**SELECTED TEXT**
UCC research centre contributes €1.2m weekly to Irish economy - report

Research shows organisms in our digestive systems as influential as our genes

The Alimentary Pharmabiotic Centre was established in UCC some 15 years ago to carry out research on the digestive system. Photograph: Clare Keogh

The Alimentary Pharmabiotic Centre was established in UCC some 15 years ago to carry out research on the digestive system. Photograph: Clare Keogh

 

A research centre at University College Cork is contributing revenues of €1. 2 million per week to the Irish economy with every euro invested by the State leading to a return of €5.60 to the economy, a new report published on Thursday has revealed.

The Alimentary Pharmabiotic Centre (APC) was established in UCC some 15 years ago to carry out research on the digestive system.

The report on the centre showed for every €1 invested in the centre by Science Foundation Ireland (SFI), the centre has attracted further €1.84 in inward investment.

APC is ranked number one globally for research in antimicrobial and therapeutic microbes and is in the top five institutions in the world for microbiome research.

Prof Fergus Shanahan, director of APC, said the centre had grown in importance since it was first established.

He said it had proved particularly valuable when the economic crash happened and scientists at the centre continued to attract investment, which has proven positive for the Irish economy.

“APC placed Ireland on the map as a global leader in microbiome science and has expanded the R&D capabilities of Ireland in an area of immediate relevance to the food and pharmaceutical sectors of industry,” he said.

Prof Shanahan said the report into the APC “Mining Microbes for Mankind - 15 years of Impact” found that APC helps to generate €1. 2 million, including expenditure and taxation impact, for the Irish economy each week.

Trinity College Dublin Prof of Finance Brian Lucey said the APC success story as an exemplary model for how SFI funding can have an impact, not just in terms of scientific and economic gain, but also social impact.

“Research institutions in the modern world must increasingly demonstrate both scientific and economic impact. This report demonstrates that APC Microbiome Ireland achieves these twin impacts, convincingly. It goes beyond these indeed, showing social impact,” Prof Lucey said.

“The report underlines the importance of investing in research through national institutes of this calibre and size. In my view APC Microbiome Ireland is an economic, scientific and research success story and an endorsement of the SFI funding approach which allowed it to grow and expand.”

The report also found over the last five years some 56 collaborative projects with industry have secured over €30million in R&D funding from industry for APC research.

**TASK**
Copy out the part of the UCC research centre article above word for word. Begin at the words "APC is ranked" and stop after "for microbiome research.".

**DATA FOR ANALYSIS**
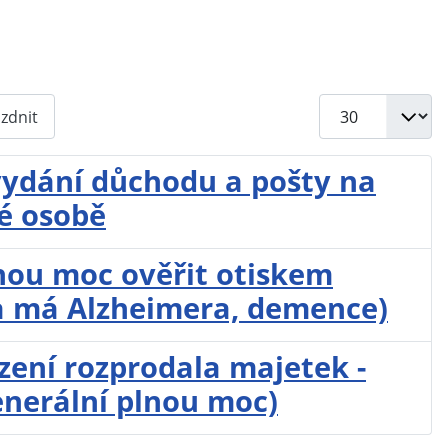
Počet zobrazení
zdnit
vydání důchodu a pošty na
é osobě
nou moc ověřit otiskem
ba má Alzheimera, demence)
zení rozprodala majetek -
enerální plnou moc)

**RESULT BELOW**
APC is ranked number one globally for research in antimicrobial and therapeutic microbes and is in the top five institutions in the world for microbiome research.